I'll include the following from 23/12/08, becauee I always meant to:

Gavia loved the Dresden Dolls since she was twelve.
It's not the best example, but its certainly what I'm thinking of.
I started writing this in a conversation to her. Not that this isn't for you, Gav, it just isn't solely for you, and it's too big for IM. I'm always overambitious.

It seems, to be frank, like this: I find myself trying to become the kind of person people I know have become as they grew up. For some it seems like they just grew into it, like a garment that was always theirs, working and fitting better as they grew up. I don't think it's imitating people I respect so much as having respect for people who are how I'd like to be anyway. It's what I think would come naturally if I'd had the courage, if I'd known different people, been less antisocial when I was younger, or whatever else I should've done or not done. I always learn most from my peers rather than my teachers, so just as in my work, I'm finding myself flooded with new sources of inspiration. I could read more, and better, find music and other arts that fit me rather than making myself fit it, be pragmatic and open to new things, have confidence with new people, think more about others, and in doing so understand them better, and in doing so understand myself better. I've forgotten what it is that defines me as a person, or rather what I used to think defines me as a person, because I was probably wrong.

Dear God, the amount that quite certainly passed me by in school. And now there's that sneaky feeling that I'm overboiling the social and personal analysis, and being self-important in the process. This time I don't care.

There's the parts of this that are about letting go of normal. I choose to give myself the liberty to be autodidactic, to be undefined by gender (so much as I can be), to be neo-victorian and goth and geek (in a broad sort of way), to use every part of my mind and body to be an artist, not just daydreams. This isn't entirely a surface aesthetic thing -it involves my inhibitions, my outlook and ethos in life. Of course choosing to be is in some cases a long way from being, as well. My point though is that there's more to it than that. This isn't a case of finding self definition by trying to be different -that artificial and rather pretentious journey that generates much of the hardcore of every subculture cult- but trying to find sincerity.

Is that what I've been trying to say? Finding sincerity?
It seems to fit. Knowing (getting to know) sincere people, and being (trying to be) sincere about myself and my daily life.


P.S. Really in all of this I'm in the same boat and on the same journey as my two similarly hopeless friends from the academy, but I think I'm lagging a bit. I blame only arriving at Edinburgh this year. Partly.
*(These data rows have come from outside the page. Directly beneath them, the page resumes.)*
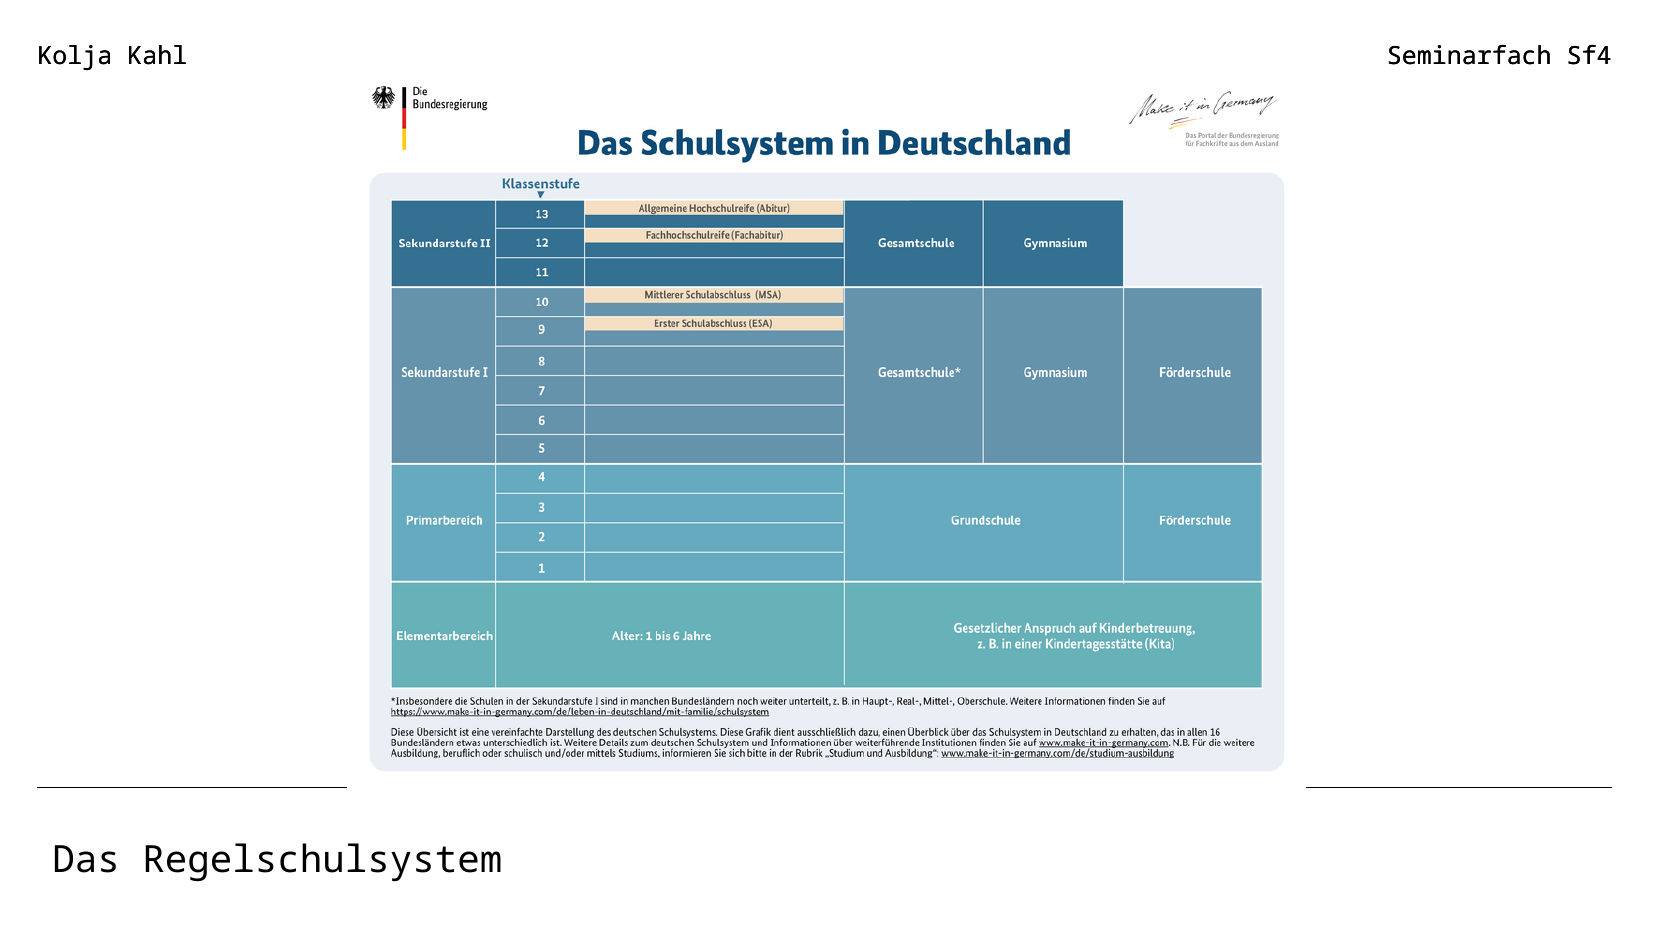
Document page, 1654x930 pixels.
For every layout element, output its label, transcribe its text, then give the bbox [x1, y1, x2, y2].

title Seminarfach Sf4 [1312, 37, 1612, 76]
title Kolja Kahl [37, 37, 225, 76]
picture [347, 63, 1306, 788]
text_box Das Regelschulsystem [37, 825, 536, 890]
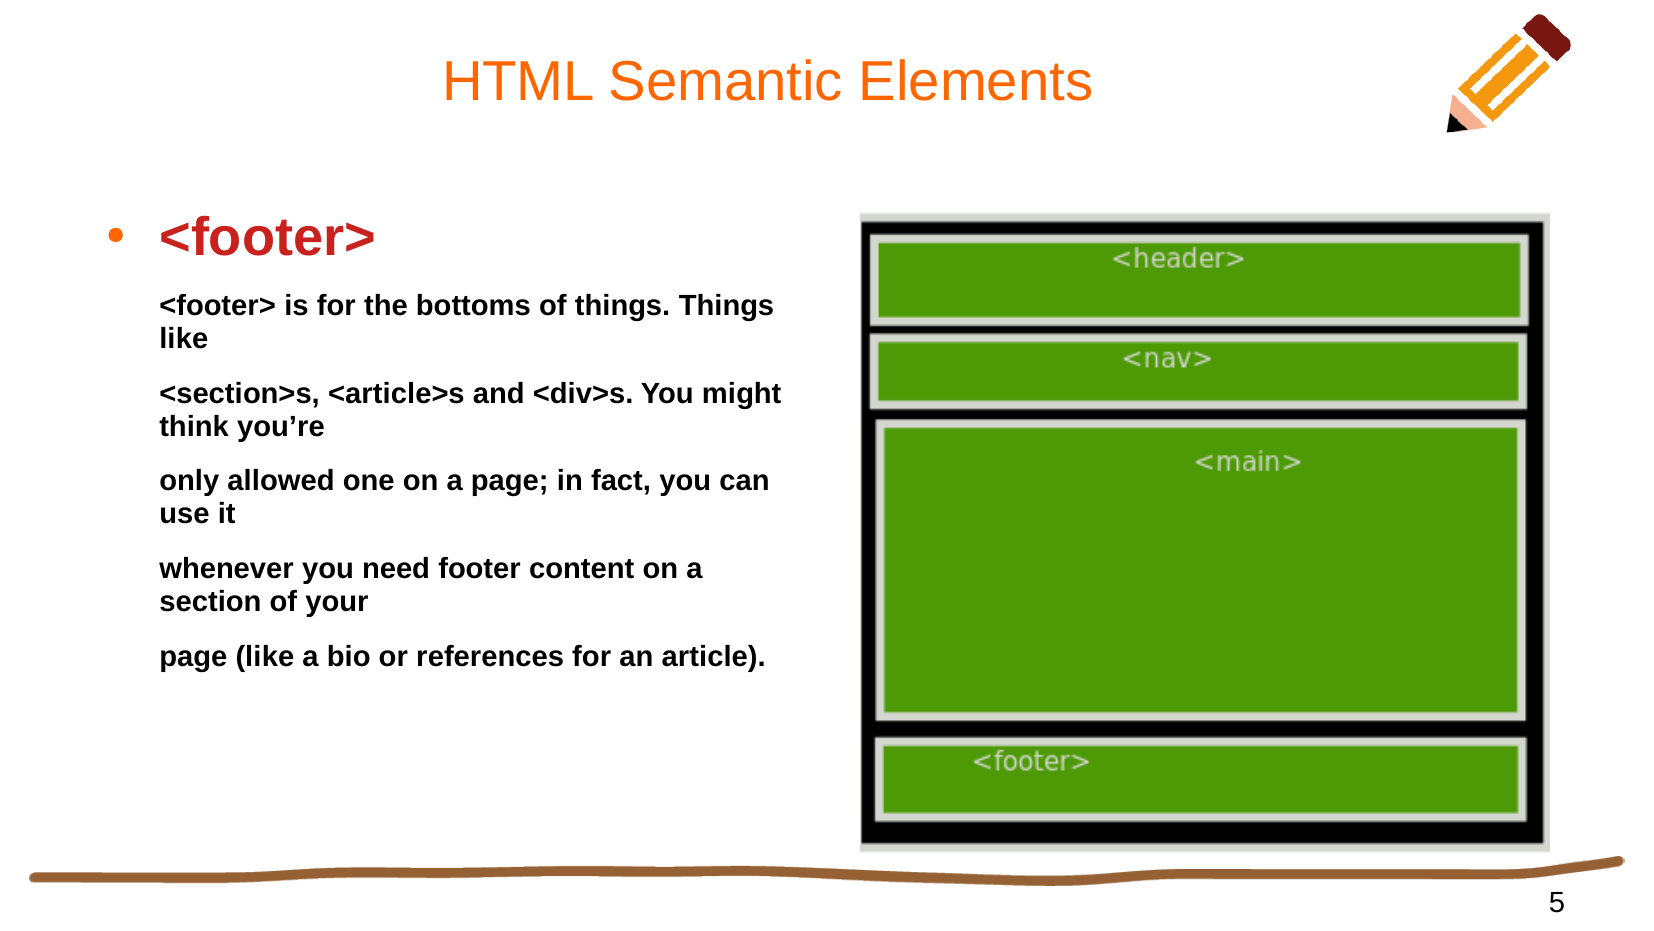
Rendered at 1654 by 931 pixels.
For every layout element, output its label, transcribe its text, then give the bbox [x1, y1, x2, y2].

picture [1446, 14, 1571, 133]
picture [29, 206, 1625, 886]
title HTML Semantic Elements [88, 29, 1447, 133]
list <footer> <footer> is for the bottoms of things. Things like <section>s, <article>s and <div>s. You might think you’re only allowed one on a page; in fact, you can use it whenever you need footer content on a section of your page (like a bio or references for an article). [88, 206, 809, 857]
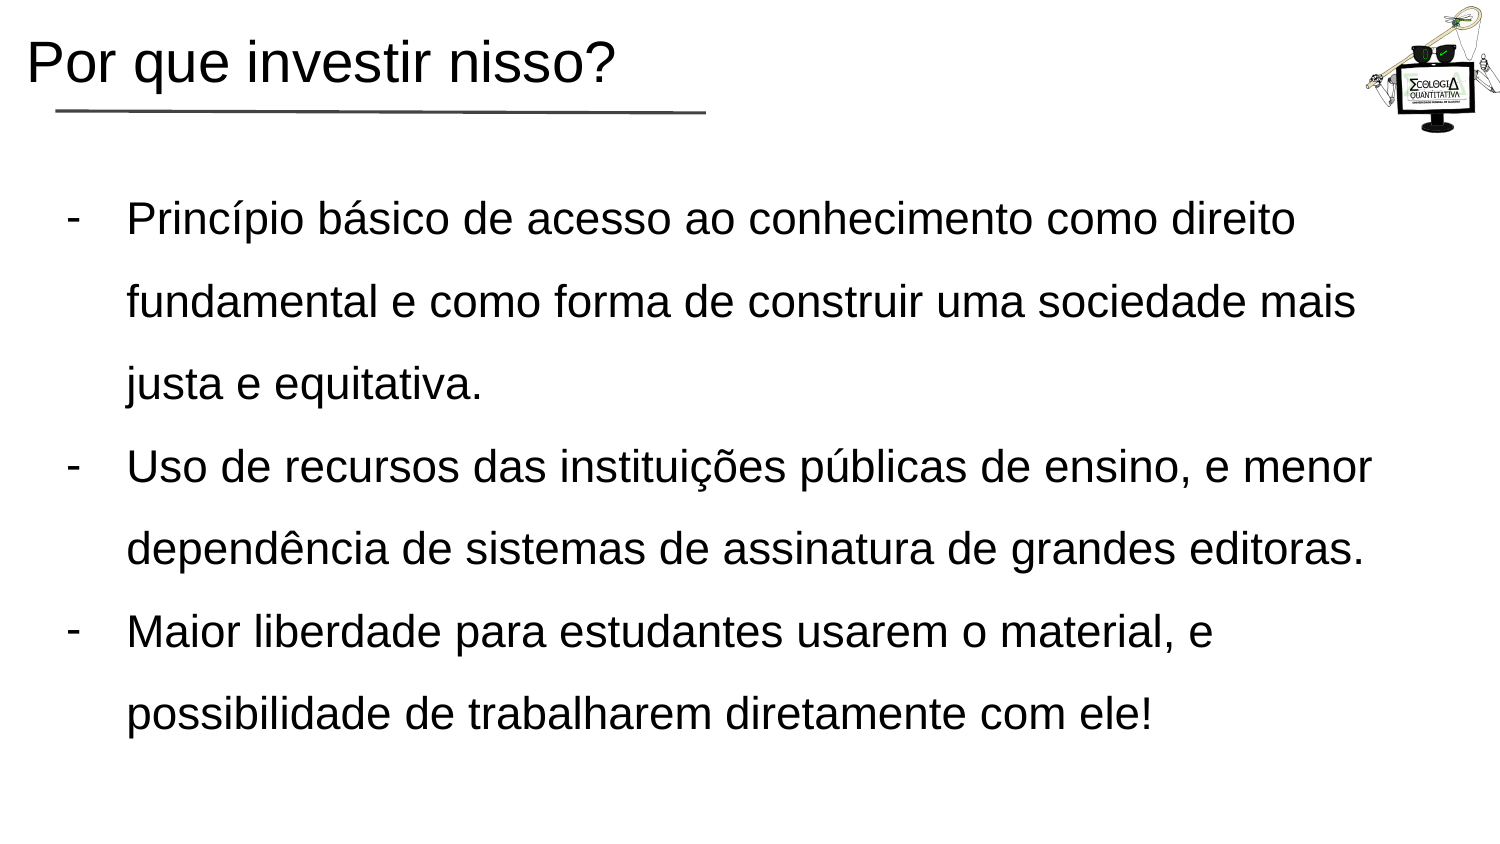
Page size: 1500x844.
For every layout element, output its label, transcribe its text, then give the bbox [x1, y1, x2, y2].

picture [1365, 3, 1500, 135]
text_box Princípio básico de acesso ao conhecimento como direito fundamental e como forma de construir uma sociedade mais justa e equitativa. Uso de recursos das instituições públicas de ensino, e menor dependência de sistemas de assinatura de grandes editoras. Maior liberdade para estudantes usarem o material, e possibilidade de trabalharem diretamente com ele! [36, 146, 1412, 801]
text_box Por que investir nisso? [11, 9, 1210, 117]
The necessary hindsight-disclaimer: In some ways I am lagging, in some ways not. One of Mary Shmich's best comments is 'In the end the race is only with yourself'. In that respect I feel I am lagging, as in I feel I could go harder. I stand by my measurement before and after things like New Year's Eve or whatever. We all have our conceits, and I can only try to know mine. Jealousy doesn't mean you hate someone for what you want that they have. You can love someone unreservedly and be jealous of them. It doesn't make it any less stupid of a mindset.